▸ **What is expected**
Find how many lines in the data below include the word "được", then write only that number.

▸ **Input**
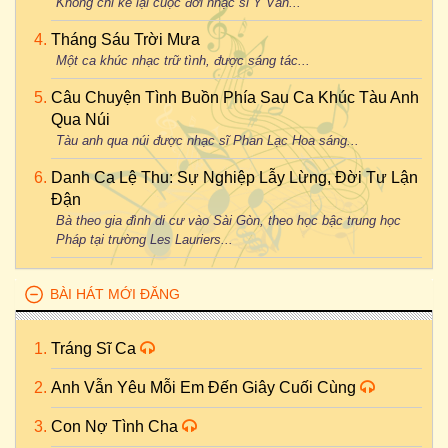
Không chỉ kể lại cuộc đời nhạc sĩ Y Vân...
Tháng Sáu Trời Mưa
Một ca khúc nhạc trữ tình, được sáng tác...
Câu Chuyện Tình Buồn Phía Sau Ca Khúc Tàu Anh
Qua Núi
Tàu anh qua núi được nhạc sĩ Phan Lạc Hoa sáng...
Danh Ca Lệ Thu: Sự Nghiệp Lẫy Lừng, Đời Tư Lận
Đận
Bà theo gia đình di cư vào Sài Gòn, theo học bậc trung học
Pháp tại trường Les Lauriers...
BÀI HÁT MỚI ĐĂNG
Tráng Sĩ Ca
Anh Vẫn Yêu Mỗi Em Đến Giây Cuối Cùng
Con Nợ Tình Cha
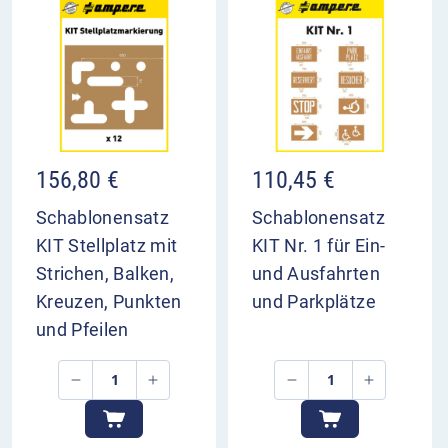
156,80
€
110,45
€
Schablonensatz
Schablonensatz
KIT Stellplatz mit
KIT Nr. 1 für Ein-
Strichen, Balken,
und Ausfahrten
Kreuzen, Punkten
und Parkplätze
und Pfeilen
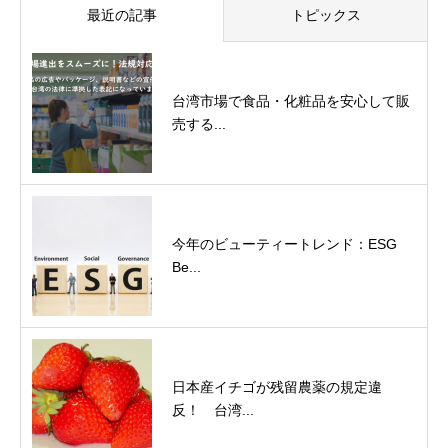
最近の記事
トピックス
台湾市場で食品・化粧品を安心して販
売する...
今年のビューティートレンド：ESG
Be...
日本産イチゴが残留農薬の規定違
反！ 台湾...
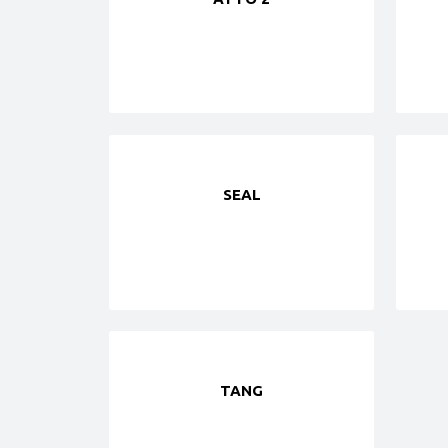
SEAL
TANG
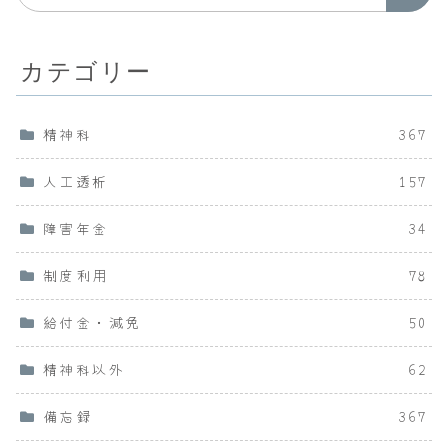
カテゴリー
精神科
367
人工透析
157
障害年金
34
制度利用
78
給付金・減免
50
精神科以外
62
備忘録
367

▸ **Problem solution**
2